Questioning Esquimalt-Saanich-Sooke candidates: Shari Lukens – Conservative

The Victoria News asked the candidates the following two questions about how to help young Canadians find work and international refugees.

  • Sep. 30, 2015 5:00 p.m.

Canada’s youth unemployment rate is at 13 per cent, what would your party do to help more young Canadians find work?

The Conservatives’ top priorities continue to be creating jobs, economic growth and long-term prosperity. We are working to connect Canadians, including young Canadians, with available jobs through various supports for apprentices, encouraging greater employer participation in skills training decisions and developing better labour market information. Enhancing access to post-secondary education enables more Canadians to acquire or upgrade their skills, contributing to a more productive and skilled labour force.

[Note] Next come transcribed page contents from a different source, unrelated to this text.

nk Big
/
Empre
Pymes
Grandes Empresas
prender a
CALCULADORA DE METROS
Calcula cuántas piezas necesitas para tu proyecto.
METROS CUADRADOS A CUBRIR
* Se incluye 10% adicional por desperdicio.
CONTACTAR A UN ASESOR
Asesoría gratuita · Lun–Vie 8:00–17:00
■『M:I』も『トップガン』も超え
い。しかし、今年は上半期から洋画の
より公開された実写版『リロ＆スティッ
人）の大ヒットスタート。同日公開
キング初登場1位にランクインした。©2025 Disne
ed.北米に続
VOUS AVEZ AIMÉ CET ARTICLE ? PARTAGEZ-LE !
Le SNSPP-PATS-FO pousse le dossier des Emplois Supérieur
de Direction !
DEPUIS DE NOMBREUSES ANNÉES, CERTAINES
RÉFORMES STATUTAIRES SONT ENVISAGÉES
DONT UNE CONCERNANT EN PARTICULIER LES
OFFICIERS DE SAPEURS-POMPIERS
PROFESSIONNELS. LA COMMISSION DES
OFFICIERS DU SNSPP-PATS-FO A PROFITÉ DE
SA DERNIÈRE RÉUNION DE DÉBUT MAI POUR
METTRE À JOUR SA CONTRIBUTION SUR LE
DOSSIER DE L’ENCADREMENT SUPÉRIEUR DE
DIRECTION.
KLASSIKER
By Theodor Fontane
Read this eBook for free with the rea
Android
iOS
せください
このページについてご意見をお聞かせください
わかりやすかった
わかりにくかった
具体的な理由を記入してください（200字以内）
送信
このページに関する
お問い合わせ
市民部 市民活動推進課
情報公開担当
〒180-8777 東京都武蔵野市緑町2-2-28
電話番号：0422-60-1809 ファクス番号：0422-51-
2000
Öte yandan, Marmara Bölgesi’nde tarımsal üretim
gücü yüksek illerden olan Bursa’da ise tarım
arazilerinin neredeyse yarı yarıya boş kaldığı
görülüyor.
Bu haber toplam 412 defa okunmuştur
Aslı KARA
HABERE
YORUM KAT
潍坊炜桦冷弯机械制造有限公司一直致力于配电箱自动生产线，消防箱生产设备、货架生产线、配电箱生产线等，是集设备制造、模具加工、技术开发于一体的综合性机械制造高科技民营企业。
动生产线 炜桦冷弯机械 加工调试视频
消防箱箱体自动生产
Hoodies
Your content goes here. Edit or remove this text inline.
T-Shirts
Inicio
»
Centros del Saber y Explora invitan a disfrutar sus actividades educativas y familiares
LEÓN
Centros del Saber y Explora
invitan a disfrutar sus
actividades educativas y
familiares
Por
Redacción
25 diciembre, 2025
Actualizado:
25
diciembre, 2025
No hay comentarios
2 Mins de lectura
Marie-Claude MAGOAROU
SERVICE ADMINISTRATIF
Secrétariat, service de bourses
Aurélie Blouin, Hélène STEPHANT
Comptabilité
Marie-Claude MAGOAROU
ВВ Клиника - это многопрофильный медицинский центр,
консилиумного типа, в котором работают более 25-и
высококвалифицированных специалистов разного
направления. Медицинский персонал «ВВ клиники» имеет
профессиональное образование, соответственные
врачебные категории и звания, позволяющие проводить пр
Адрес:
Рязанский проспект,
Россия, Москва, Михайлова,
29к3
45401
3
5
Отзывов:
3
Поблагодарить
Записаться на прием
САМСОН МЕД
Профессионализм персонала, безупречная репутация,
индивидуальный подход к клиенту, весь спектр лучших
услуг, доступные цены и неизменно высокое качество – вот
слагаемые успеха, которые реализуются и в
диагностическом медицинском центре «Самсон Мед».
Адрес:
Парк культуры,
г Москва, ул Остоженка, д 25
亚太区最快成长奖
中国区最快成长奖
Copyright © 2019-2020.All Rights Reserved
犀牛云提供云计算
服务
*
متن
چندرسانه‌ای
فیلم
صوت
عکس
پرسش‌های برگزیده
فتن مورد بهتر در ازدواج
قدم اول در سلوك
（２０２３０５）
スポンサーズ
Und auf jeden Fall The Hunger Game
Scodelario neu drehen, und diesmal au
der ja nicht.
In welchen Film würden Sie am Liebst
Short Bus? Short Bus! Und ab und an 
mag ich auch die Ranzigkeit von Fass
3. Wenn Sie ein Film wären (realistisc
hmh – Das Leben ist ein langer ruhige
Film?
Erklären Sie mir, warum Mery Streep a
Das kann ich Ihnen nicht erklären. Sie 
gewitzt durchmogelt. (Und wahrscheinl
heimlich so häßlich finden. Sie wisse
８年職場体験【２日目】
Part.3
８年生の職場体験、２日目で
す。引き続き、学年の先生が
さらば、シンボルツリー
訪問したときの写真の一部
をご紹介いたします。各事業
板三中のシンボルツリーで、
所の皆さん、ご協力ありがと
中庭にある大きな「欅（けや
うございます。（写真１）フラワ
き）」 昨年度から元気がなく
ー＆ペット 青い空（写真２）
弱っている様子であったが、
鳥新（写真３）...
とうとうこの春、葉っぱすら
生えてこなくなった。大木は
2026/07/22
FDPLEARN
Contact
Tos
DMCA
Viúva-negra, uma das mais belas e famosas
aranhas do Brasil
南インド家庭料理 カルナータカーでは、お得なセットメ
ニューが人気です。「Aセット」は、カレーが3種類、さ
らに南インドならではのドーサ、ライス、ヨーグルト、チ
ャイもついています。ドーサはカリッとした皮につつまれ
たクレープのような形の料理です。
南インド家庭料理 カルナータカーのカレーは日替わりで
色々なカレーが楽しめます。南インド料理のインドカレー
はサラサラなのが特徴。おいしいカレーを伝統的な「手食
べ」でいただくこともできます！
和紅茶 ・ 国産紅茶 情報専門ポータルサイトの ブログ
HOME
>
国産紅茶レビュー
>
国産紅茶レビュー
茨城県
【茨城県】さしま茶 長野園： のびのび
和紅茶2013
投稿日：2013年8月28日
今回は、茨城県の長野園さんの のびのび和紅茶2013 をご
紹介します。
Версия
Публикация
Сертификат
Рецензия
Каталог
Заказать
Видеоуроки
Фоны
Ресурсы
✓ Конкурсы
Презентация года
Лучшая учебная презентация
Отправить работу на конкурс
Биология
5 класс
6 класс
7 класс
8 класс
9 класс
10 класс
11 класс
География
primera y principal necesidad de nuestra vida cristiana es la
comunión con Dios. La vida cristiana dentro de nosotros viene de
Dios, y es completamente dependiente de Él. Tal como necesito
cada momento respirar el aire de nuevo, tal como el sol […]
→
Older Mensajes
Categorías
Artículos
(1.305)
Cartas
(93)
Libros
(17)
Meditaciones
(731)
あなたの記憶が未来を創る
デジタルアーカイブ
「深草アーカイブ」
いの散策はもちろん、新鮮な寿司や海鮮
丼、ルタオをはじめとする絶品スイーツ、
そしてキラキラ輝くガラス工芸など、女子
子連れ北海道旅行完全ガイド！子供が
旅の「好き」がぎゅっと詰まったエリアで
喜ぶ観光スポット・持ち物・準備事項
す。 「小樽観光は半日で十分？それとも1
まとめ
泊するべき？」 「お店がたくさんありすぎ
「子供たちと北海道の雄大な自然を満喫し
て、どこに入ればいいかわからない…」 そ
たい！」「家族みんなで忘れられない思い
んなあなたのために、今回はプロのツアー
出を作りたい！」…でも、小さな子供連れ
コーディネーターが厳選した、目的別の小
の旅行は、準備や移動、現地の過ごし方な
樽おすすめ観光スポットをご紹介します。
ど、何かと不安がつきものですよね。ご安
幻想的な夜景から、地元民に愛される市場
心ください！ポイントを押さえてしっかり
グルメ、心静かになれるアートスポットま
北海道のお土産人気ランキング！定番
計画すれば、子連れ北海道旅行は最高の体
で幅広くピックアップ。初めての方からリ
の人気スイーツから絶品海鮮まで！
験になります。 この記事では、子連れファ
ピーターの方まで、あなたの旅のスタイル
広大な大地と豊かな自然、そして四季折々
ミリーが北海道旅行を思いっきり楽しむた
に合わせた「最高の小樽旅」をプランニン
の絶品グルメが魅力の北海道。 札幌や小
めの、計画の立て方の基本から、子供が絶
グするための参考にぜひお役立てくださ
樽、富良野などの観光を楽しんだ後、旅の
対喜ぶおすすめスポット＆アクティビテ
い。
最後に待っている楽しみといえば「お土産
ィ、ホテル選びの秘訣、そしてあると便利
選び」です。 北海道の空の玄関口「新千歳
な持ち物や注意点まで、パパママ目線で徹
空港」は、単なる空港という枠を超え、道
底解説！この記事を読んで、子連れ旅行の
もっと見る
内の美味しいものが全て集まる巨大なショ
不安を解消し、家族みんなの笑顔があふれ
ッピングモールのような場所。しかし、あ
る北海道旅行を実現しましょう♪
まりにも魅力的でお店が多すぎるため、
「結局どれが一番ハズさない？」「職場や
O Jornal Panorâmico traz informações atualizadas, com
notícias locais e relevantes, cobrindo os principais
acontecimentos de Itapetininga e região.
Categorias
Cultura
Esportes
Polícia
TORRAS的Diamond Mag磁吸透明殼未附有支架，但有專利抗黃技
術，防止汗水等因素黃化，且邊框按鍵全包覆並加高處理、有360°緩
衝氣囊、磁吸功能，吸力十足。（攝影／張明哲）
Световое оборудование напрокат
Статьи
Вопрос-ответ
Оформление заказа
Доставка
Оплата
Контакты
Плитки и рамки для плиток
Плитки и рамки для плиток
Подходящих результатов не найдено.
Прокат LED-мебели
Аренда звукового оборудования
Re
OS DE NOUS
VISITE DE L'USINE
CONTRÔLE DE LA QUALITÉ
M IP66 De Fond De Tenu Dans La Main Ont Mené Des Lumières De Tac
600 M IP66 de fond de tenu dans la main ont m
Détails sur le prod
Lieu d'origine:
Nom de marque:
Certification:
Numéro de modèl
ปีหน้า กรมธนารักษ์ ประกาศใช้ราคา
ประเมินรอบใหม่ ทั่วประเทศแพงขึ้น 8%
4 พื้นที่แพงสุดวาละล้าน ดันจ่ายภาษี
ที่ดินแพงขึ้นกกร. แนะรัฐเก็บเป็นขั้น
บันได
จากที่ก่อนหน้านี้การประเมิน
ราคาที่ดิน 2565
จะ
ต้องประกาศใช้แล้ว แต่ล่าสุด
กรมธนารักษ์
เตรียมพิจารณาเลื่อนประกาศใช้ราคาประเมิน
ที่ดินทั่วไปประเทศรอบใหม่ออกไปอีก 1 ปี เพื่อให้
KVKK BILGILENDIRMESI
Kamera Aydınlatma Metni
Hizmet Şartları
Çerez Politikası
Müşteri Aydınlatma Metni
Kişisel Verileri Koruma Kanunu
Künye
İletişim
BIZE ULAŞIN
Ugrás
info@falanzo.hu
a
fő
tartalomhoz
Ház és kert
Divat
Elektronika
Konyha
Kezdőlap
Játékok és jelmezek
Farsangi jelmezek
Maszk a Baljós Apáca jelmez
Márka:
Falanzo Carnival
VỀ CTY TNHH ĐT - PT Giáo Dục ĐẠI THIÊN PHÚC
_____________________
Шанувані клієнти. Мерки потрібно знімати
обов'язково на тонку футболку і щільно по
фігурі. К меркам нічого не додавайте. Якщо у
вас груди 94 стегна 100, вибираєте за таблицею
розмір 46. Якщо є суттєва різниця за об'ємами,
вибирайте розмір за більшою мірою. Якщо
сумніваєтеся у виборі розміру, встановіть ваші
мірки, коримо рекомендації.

Economic Action Plan 2015 provided investments to enhance access to post-secondary education by removing financial barriers ­— $184 million over four years to allow eligibility for low- and middle-income Canada student grants for short-duration programs, and $119 million, starting in 2016-17, to reduce the expected parental contribution under the Canada Student Loans Program needs assessment process.

What should Canada’s role be in dealing with international refugees?

The Government of Canada acts quickly and appropriately to requests for assistance from countries facing disasters, conflicts, or acute food insecurity.

Canada’s response is the result of close co-operation among Department of Foreign Affairs Trade and Development humanitarian officers, Canadians in the field, representatives of other governments and international and Canadian humanitarian partners, such as the Office of the United Nations High Commissioner for Refugees, International Committee of the Red Cross and United Nations World Food Programme.

In response to the Syria crisis, Canada has agreed to resettle 11,300 Syrian refugees by the end of 2017 and 23,000 Iraqi refugees by the end of 2015. Canada has also committed to resettle 5,000 refugees who are now in Turkey by 2018. As of Sept. 1, 2015, more than 3,500 refugees from Syria and the region have been admitted to Canada.